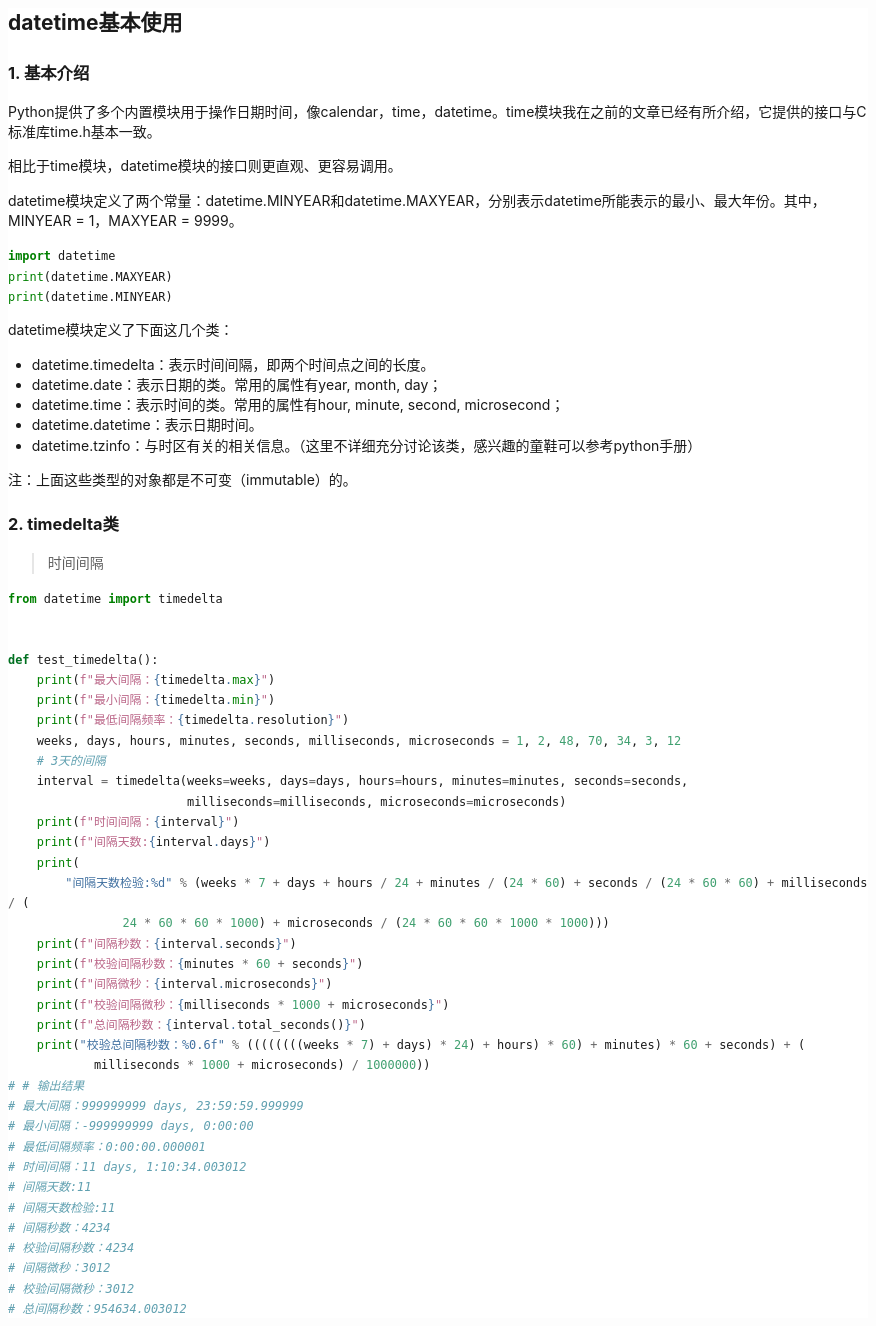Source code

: ## datetime基本使用
### 1. 基本介绍
Python提供了多个内置模块用于操作日期时间，像calendar，time，datetime。time模块我在之前的文章已经有所介绍，它提供的接口与C标准库time.h基本一致。

相比于time模块，datetime模块的接口则更直观、更容易调用。

datetime模块定义了两个常量：datetime.MINYEAR和datetime.MAXYEAR，分别表示datetime所能表示的最小、最大年份。其中，MINYEAR = 1，MAXYEAR = 9999。
```python
import datetime
print(datetime.MAXYEAR)
print(datetime.MINYEAR)
```

datetime模块定义了下面这几个类：

- datetime.timedelta：表示时间间隔，即两个时间点之间的长度。
- datetime.date：表示日期的类。常用的属性有year, month, day；
- datetime.time：表示时间的类。常用的属性有hour, minute, second, microsecond；
- datetime.datetime：表示日期时间。
- datetime.tzinfo：与时区有关的相关信息。（这里不详细充分讨论该类，感兴趣的童鞋可以参考python手册）

注：上面这些类型的对象都是不可变（immutable）的。

### 2. timedelta类
> 时间间隔

```python
from datetime import timedelta


def test_timedelta():
    print(f"最大间隔：{timedelta.max}")
    print(f"最小间隔：{timedelta.min}")
    print(f"最低间隔频率：{timedelta.resolution}")
    weeks, days, hours, minutes, seconds, milliseconds, microseconds = 1, 2, 48, 70, 34, 3, 12
    # 3天的间隔
    interval = timedelta(weeks=weeks, days=days, hours=hours, minutes=minutes, seconds=seconds,
                         milliseconds=milliseconds, microseconds=microseconds)
    print(f"时间间隔：{interval}")
    print(f"间隔天数:{interval.days}")
    print(
        "间隔天数检验:%d" % (weeks * 7 + days + hours / 24 + minutes / (24 * 60) + seconds / (24 * 60 * 60) + milliseconds / (
                24 * 60 * 60 * 1000) + microseconds / (24 * 60 * 60 * 1000 * 1000)))
    print(f"间隔秒数：{interval.seconds}")
    print(f"校验间隔秒数：{minutes * 60 + seconds}")
    print(f"间隔微秒：{interval.microseconds}")
    print(f"校验间隔微秒：{milliseconds * 1000 + microseconds}")
    print(f"总间隔秒数：{interval.total_seconds()}")
    print("校验总间隔秒数：%0.6f" % ((((((((weeks * 7) + days) * 24) + hours) * 60) + minutes) * 60 + seconds) + (
            milliseconds * 1000 + microseconds) / 1000000))
# # 输出结果
# 最大间隔：999999999 days, 23:59:59.999999
# 最小间隔：-999999999 days, 0:00:00
# 最低间隔频率：0:00:00.000001
# 时间间隔：11 days, 1:10:34.003012
# 间隔天数:11
# 间隔天数检验:11
# 间隔秒数：4234
# 校验间隔秒数：4234
# 间隔微秒：3012
# 校验间隔微秒：3012
# 总间隔秒数：954634.003012
```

_____

**WHAT IS NEEDED:** Stop at the line containing "datetime模块定义了下面这几个类：" and include it. Everything from the first line of the material up to there is to be repeated exactly, leaving out pictures.

**WRITTEN SOLUTION:**
Source code

: ## datetime基本使用
### 1. 基本介绍
Python提供了多个内置模块用于操作日期时间，像calendar，time，datetime。time模块我在之前的文章已经有所介绍，它提供的接口与C标准库time.h基本一致。

相比于time模块，datetime模块的接口则更直观、更容易调用。

datetime模块定义了两个常量：datetime.MINYEAR和datetime.MAXYEAR，分别表示datetime所能表示的最小、最大年份。其中，MINYEAR = 1，MAXYEAR = 9999。
```python
import datetime
print(datetime.MAXYEAR)
print(datetime.MINYEAR)
```

datetime模块定义了下面这几个类：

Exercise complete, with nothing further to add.